### PROBLEM:
Could you print all the entries below exactly as they appear, omitting the pictures?

### Items from a dataset:
▼▼▼

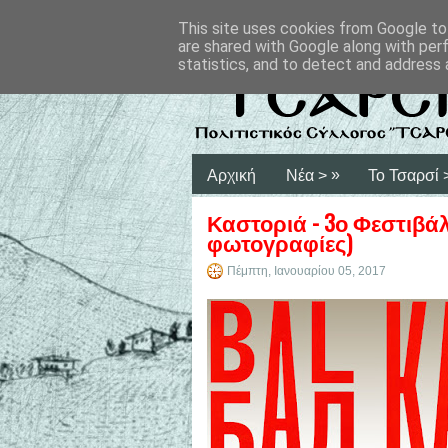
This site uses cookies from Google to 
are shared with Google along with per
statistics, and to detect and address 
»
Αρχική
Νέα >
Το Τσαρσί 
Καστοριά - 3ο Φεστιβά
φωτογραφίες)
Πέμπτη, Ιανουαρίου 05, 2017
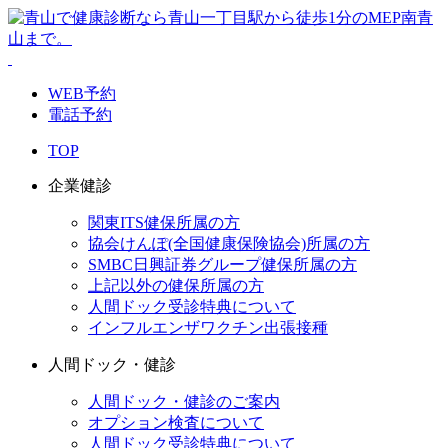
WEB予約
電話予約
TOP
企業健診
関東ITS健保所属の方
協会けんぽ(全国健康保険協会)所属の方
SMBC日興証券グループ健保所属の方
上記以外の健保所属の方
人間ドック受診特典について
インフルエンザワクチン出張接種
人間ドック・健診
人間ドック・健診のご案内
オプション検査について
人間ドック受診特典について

▲▲▲

### TASK RESULT:
This site uses cookies from Google to 
are shared with Google along with per
statistics, and to detect and address 
»
Αρχική
Νέα >
Το Τσαρσί 
Καστοριά - 3ο Φεστιβά
φωτογραφίες)
Πέμπτη, Ιανουαρίου 05, 2017
WEB予約
電話予約
TOP
企業健診
関東ITS健保所属の方
協会けんぽ(全国健康保険協会)所属の方
SMBC日興証券グループ健保所属の方
上記以外の健保所属の方
人間ドック受診特典について
インフルエンザワクチン出張接種
人間ドック・健診
人間ドック・健診のご案内
オプション検査について
人間ドック受診特典について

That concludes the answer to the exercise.